Like many of us, historians have long been guilty of taking trees for granted. Yet the history of trees in America is no less remarkable than the history of the United States itself—from the majestic white pines of New England, which were coveted by the British Crown for use as masts in navy warships, to the orange groves of California, which lured settlers west. In fact, without the country’s vast forests and the hundreds of tree species they contained, there would have been no ships, docks, railroads, stockyards, wagons, barrels, furniture, newspapers, rifles, or firewood. No shingled villages or whaling vessels in New England. No New York City, Miami, or Chicago. No Johnny Appleseed, Paul Bunyan, or Daniel Boone. No Allied planes in World War I, and no suburban sprawl in the middle of the twentieth century. America—if indeed it existed—would be a very different place without its millions of acres of trees.
As Eric Rutkow’s brilliant, epic account shows, trees were essential to the early years of the republic and indivisible from the country’s rise as both an empire and a civilization. Among American Canopy’s many fascinating stories: the Liberty Trees, where colonists gathered to plot rebellion against the British; Henry David Thoreau’s famous retreat into the woods; the creation of New York City’s Central Park; the great fire of 1871 that killed a thousand people in the lumber town of Peshtigo, Wisconsin; the fevered attempts to save the American chestnut and the American elm from extinction; and the controversy over spotted owls and the old-growth forests they inhabited. Rutkow also explains how trees were of deep interest to such figures as George Washington, Thomas Jefferson, Benjamin Franklin, Teddy Roosevelt, and FDR, who oversaw the planting of more than three billion trees nationally in his time as president.
As symbols of liberty, community, and civilization, trees are perhaps the loudest silent figures in our country’s history. America started as a nation of people frightened of the deep, seemingly infinite woods; we then grew to rely on our forests for progress and profit; by the end of the twentieth century we came to understand that the globe’s climate is dependent on the preservation of trees. Today, few people think about where timber comes from, but most of us share a sense that to destroy trees is to destroy part of ourselves and endanger the future.

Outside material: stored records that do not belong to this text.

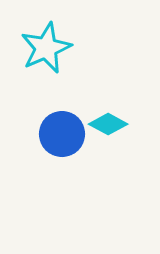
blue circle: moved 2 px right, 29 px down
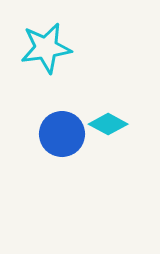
cyan star: rotated 15 degrees clockwise
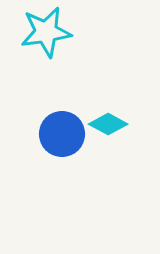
cyan star: moved 16 px up
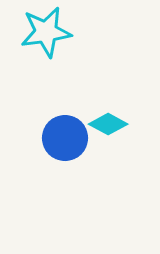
blue circle: moved 3 px right, 4 px down
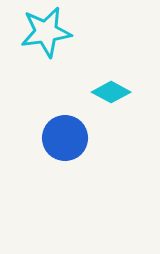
cyan diamond: moved 3 px right, 32 px up
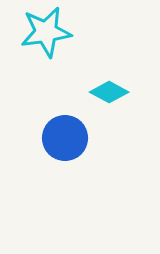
cyan diamond: moved 2 px left
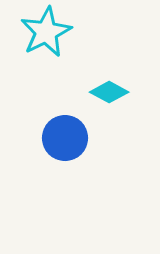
cyan star: rotated 18 degrees counterclockwise
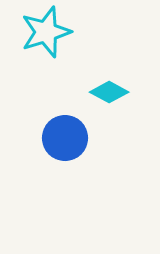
cyan star: rotated 9 degrees clockwise
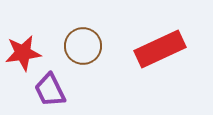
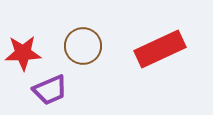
red star: rotated 6 degrees clockwise
purple trapezoid: rotated 87 degrees counterclockwise
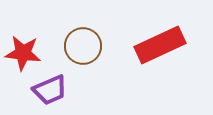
red rectangle: moved 4 px up
red star: rotated 9 degrees clockwise
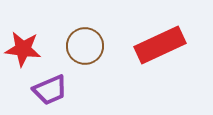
brown circle: moved 2 px right
red star: moved 4 px up
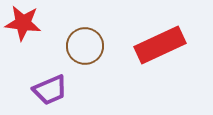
red star: moved 26 px up
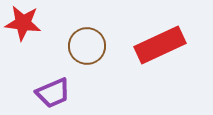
brown circle: moved 2 px right
purple trapezoid: moved 3 px right, 3 px down
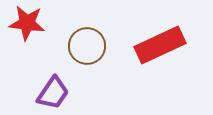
red star: moved 4 px right
purple trapezoid: rotated 33 degrees counterclockwise
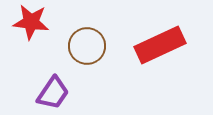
red star: moved 4 px right, 1 px up
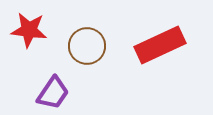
red star: moved 2 px left, 8 px down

Never before has anyone treated our country’s trees and forests as the subject of a broad historical study, and the result is an accessible, informative, and thoroughly entertaining read. Audacious in its four-hundred-year scope, authoritative in its detail, and elegant in its execution, American Canopy is perfect for history buffs and nature lovers alike and announces Eric Rutkow as a major new author of popular history.
PUBLISHERS WEEKLY
The unintentional destruction of the oldest tree in recorded history, a 5,000-year-old bristlecone pine, opens environmental lawyer and historian Rutkow's first book an ambitious, panoramic view of American history from the perspective of our trees and forests, with a large supporting cast of humans. Some are familiar faces, like John Chapman (aka Johnny Appleseed) and Henry David Thoreau, while others are less well-known, such as Frederick Weyerhaeuser, the father of industrial logging. America's rapid industrial expansion after the Civil War wouldn't have been possible without an abundant supply of cheap lumber. Industrialization denuded the forests and heralded an era of more frequent and larger forest fires, most notably the little remembered Peshtigo Fire of 1871 in Michigan and Wisconsin, perhaps the deadliest forest fire in history. Rutkow writes of the growing appreciation of nature as a source of spiritual renewal, a change in consciousness that led to the conservation movement and the environmental movement. Better stewardship of America's natural resources has been the broad trend of the past century, Rutkow concludes, though there is "a long lineage of Americans realizing that they had abused their greatest renewable resource when it was too late." Though a great potential resource for students, the book may prove too dry for general readers, and not original enough for specialists.
Customer Reviews
American canopy
Should be mandatory reading for all employees of the building industry simply for the enjoyment of learning the history of the main component of the industry, wood.
An entertaining book of political, social, environmental and historical content. It is appealing to women as well as men but particularly anybody who has an affinity for nature.